# LISTED ENTRIES

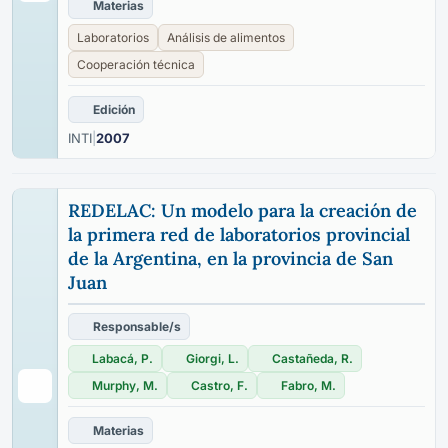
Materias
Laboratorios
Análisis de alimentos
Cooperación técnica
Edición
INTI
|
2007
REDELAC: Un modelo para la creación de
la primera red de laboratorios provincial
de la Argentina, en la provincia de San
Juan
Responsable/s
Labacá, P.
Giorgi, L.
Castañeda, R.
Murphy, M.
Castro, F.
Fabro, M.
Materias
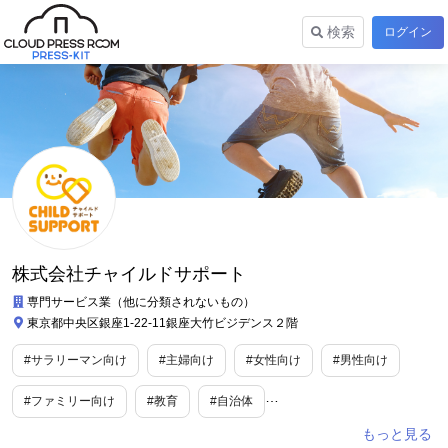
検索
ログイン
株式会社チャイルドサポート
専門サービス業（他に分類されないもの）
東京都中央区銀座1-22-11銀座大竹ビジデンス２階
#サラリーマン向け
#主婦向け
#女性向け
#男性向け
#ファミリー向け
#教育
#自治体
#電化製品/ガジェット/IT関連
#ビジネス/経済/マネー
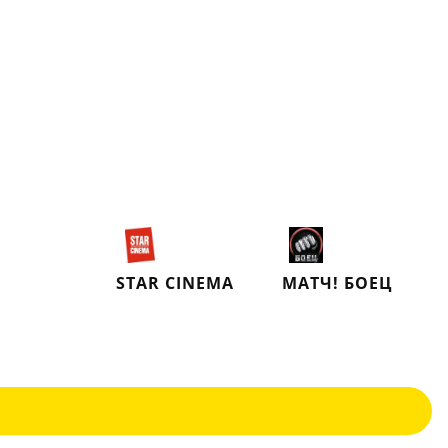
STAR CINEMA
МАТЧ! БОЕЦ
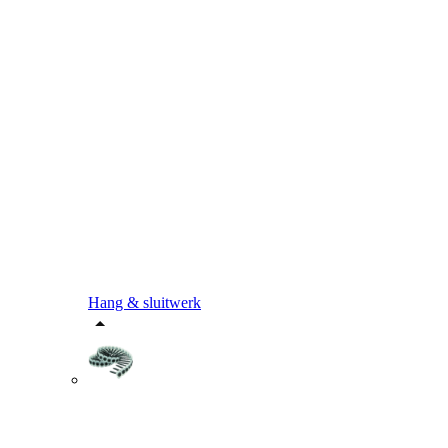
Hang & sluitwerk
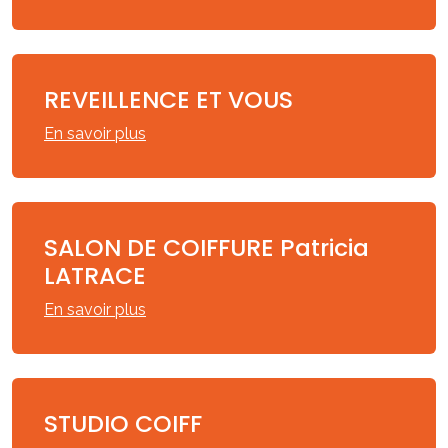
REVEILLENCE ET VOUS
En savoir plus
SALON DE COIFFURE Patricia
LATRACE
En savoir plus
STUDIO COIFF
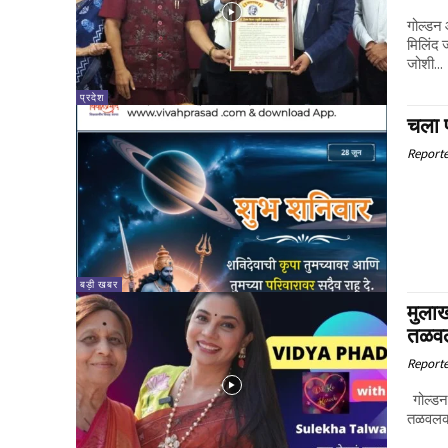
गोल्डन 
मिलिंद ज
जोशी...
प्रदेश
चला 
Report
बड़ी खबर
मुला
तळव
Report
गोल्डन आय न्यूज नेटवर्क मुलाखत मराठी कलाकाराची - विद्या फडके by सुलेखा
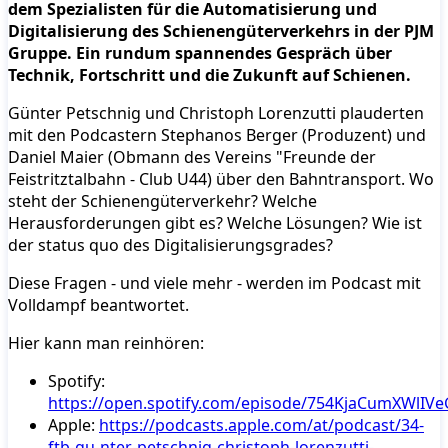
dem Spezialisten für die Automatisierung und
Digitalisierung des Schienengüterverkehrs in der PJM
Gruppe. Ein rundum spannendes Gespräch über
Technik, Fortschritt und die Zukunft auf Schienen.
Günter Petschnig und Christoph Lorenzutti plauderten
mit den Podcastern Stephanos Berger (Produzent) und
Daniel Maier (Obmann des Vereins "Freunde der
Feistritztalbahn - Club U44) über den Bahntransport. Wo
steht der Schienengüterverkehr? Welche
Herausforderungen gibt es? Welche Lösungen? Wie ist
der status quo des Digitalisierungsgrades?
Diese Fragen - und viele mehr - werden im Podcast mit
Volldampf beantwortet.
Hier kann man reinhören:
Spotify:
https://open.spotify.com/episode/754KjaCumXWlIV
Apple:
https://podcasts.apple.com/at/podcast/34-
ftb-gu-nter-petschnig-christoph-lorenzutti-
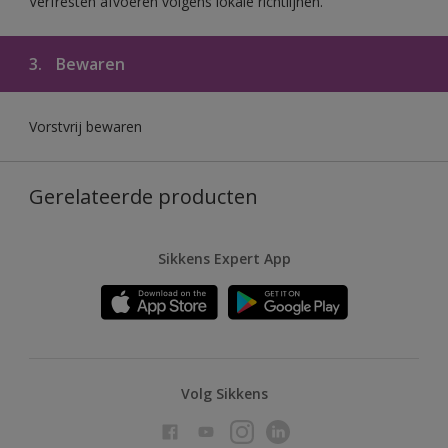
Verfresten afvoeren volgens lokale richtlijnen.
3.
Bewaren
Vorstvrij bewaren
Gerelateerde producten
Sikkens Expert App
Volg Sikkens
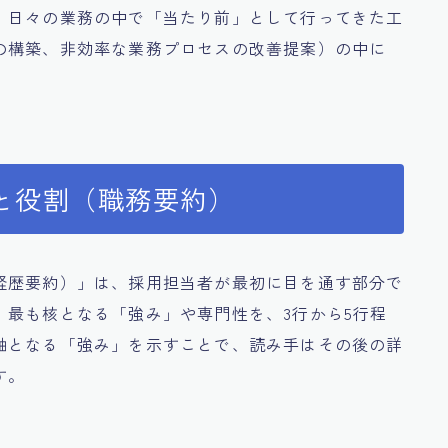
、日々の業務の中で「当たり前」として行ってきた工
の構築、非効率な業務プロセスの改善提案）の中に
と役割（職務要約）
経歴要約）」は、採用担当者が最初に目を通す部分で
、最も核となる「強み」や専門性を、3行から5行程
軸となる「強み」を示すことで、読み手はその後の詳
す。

# TASK DETAILS
Could you reproduce the text read from every one of the records above, character for character, with the pictures left out of your answer?

# ANSWER FOR THIS EXERCISE
Materias
Laboratorios
Análisis de alimentos
Cooperación técnica
Edición
INTI
|
2007
REDELAC: Un modelo para la creación de
la primera red de laboratorios provincial
de la Argentina, en la provincia de San
Juan
Responsable/s
Labacá, P.
Giorgi, L.
Castañeda, R.
Murphy, M.
Castro, F.
Fabro, M.
Materias
検索
ログイン
株式会社チャイルドサポート
専門サービス業（他に分類されないもの）
東京都中央区銀座1-22-11銀座大竹ビジデンス２階
#サラリーマン向け
#主婦向け
#女性向け
#男性向け
#ファミリー向け
#教育
#自治体
#電化製品/ガジェット/IT関連
#ビジネス/経済/マネー
STAR CINEMA
МАТЧ! БОЕЦ
Hang & sluitwerk
REVEILLENCE ET VOUS
En savoir plus
SALON DE COIFFURE Patricia
LATRACE
En savoir plus
STUDIO COIFF
गोल्डन 
मिलिंद ज
जोशी...
प्रदेश
चला 
Report
बड़ी खबर
मुला
तळव
Report
गोल्डन आय न्यूज नेटवर्क मुलाखत मराठी कलाकाराची - विद्या फडके by सुलेखा
dem Spezialisten für die Automatisierung und
Digitalisierung des Schienengüterverkehrs in der PJM
Gruppe. Ein rundum spannendes Gespräch über
Technik, Fortschritt und die Zukunft auf Schienen.
Günter Petschnig und Christoph Lorenzutti plauderten
mit den Podcastern Stephanos Berger (Produzent) und
Daniel Maier (Obmann des Vereins "Freunde der
Feistritztalbahn - Club U44) über den Bahntransport. Wo
steht der Schienengüterverkehr? Welche
Herausforderungen gibt es? Welche Lösungen? Wie ist
der status quo des Digitalisierungsgrades?
Diese Fragen - und viele mehr - werden im Podcast mit
Volldampf beantwortet.
Hier kann man reinhören:
Spotify:
https://open.spotify.com/episode/754KjaCumXWlIV
Apple:
https://podcasts.apple.com/at/podcast/34-
ftb-gu-nter-petschnig-christoph-lorenzutti-
Verfresten afvoeren volgens lokale richtlijnen.
3.
Bewaren
Vorstvrij bewaren
Gerelateerde producten
Sikkens Expert App
Volg Sikkens
、日々の業務の中で「当たり前」として行ってきた工
の構築、非効率な業務プロセスの改善提案）の中に
と役割（職務要約）
経歴要約）」は、採用担当者が最初に目を通す部分で
、最も核となる「強み」や専門性を、3行から5行程
軸となる「強み」を示すことで、読み手はその後の詳
す。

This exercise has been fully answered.